Oyun becerilerini geliştirin. Çocuğunuz oyun becerilerinden yoksunsa, bir spor yapması ve mümkün olduğunca fazla arkadaş edinmesi konusunda onu teşvik edin. Basketbol, voleybol gibi kolektif spor dalları başta olmak üzere tenis, yüzme gibi sporlar önerilebilir. Etrafı arkadaşlarla çevrilmiş bir çocuğun, kurban olarak seçilmesi olasılığı çok azdır. Başkalarına zarar veren birinin en son isteyeceği şey bir grubu karşısına almaktır.
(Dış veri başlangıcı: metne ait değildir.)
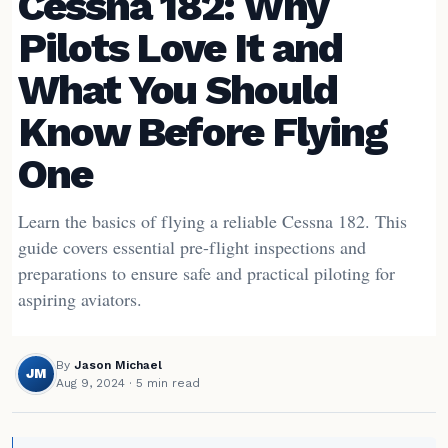
Cessna 182: Why
Pilots Love It and
What You Should
Know Before Flying
One
Learn the basics of flying a reliable Cessna 182. This
guide covers essential pre-flight inspections and
preparations to ensure safe and practical piloting for
aspiring aviators.
By
Jason Michael
JM
Aug 9, 2024
· 5 min read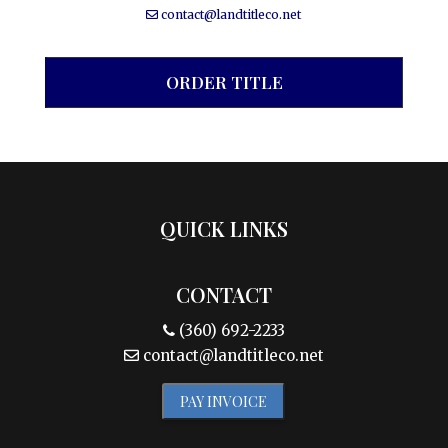
contact@landtitleco.net
ORDER TITLE
QUICK LINKS
CONTACT
(360) 692-2233
contact@landtitleco.net
PAY INVOICE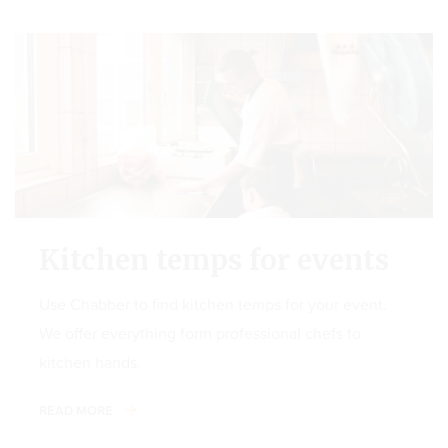
Kitchen temps for events
Use Chabber to find kitchen temps for your event.
We offer everything form professional chefs to
kitchen hands.
READ MORE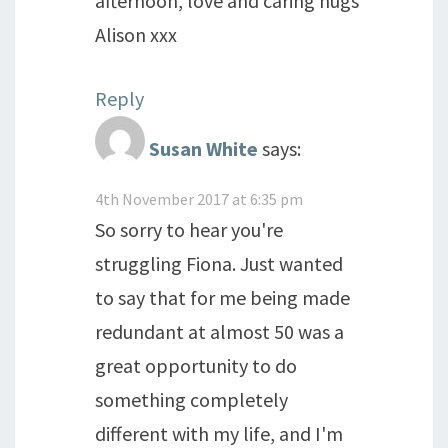
afternoon, love and caring hugs
Alison xxx
Reply
Susan White
says:
4th November 2017 at 6:35 pm
So sorry to hear you're
struggling Fiona. Just wanted
to say that for me being made
redundant at almost 50 was a
great opportunity to do
something completely
different with my life, and I'm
Öğretmenleriyle konuşun. Sekiz yaş ve üstündeki bir çocuğa sahip olan ana-babanın, öğretmenlere ya da zarar veren diğer çocuğun ailesine şikâyette bulunması, zararın sürekli ve tehlikeli olduğu durumlarda en son başvuracağı yöntem olmalıdır. Ancak, zarar görme; çocuğunuzun sekiz yaşın altında olması ve çocuğun düzenli olarak buna maruz kalması durumunda hemen bildirilmelidir. Bu yaştaki çocukların, özellikle de yaşça büyük çocukların saldırılarına karşı kendilerini savunmaları oldukça güçtür. Öğretmenle ya da ebeveynle problemi tartışırken sakin davranın ve görüşlerinizi sağlam, ancak saldırgan olmayan bir şekilde ifade edin.
Çocuğunuz başkalarına zarar veriyorsa…
Şimdi bir de madalyonun öteki yüzüne bakalım. Çocuğunuzun başkalarına zarar verdiğini keşfetmeniz ya da bundan şüphelenmeniz durumunda ne olur? Başkalarına zarar verme de, zarara maruz kalmak gibi kötü davranış örneğidir.
Örnek olun. Zarar verme davranışını iyileştirmenin ilk ve en önemli adımı, evde çocuğa iyi bir model oluşturmaktır. Çocuklar, ana-babalarının durumlar karşısındaki tepkilerini taklit ederler. Dayak yiyen çocuk, aynı yöntemleri diğer çocuklar üzerinde uygular. Davranışları sizi ne kadar kızdırırsa kızdırsın, hiçbir koşulda ,özellikle de zarar verme amaçlı olarak, çocuklarınıza bedensel ceza uygulamayın.
Pratik beceriler kazandırın. Çocuğunuzun, onu diğer çocuklarla işbirliği halinde oynamaktan alıkoyan hangi sosyal becerilerden yoksun olduğunu bulmaya çalışın. Başkalarına zarar veren bir çocuk çoğunlukla, başkalarını etkilemek ve dikkat çekmek için şiddetten başka bir yol kullanamayan, sosyal açıdan yetersiz çocuktur.
Bu veya başka nedenlerden herhangi biri, okula gitme konusunda çocuğu mutsuz etmeye yetebilir. Sıkıntısının gerçek nedenini anlamak ve onu neyin kaygılandırdığını bulabilmek için yeterince çaba sarf edilmeli ve gerekli profesyonel yardım alınmalıdır.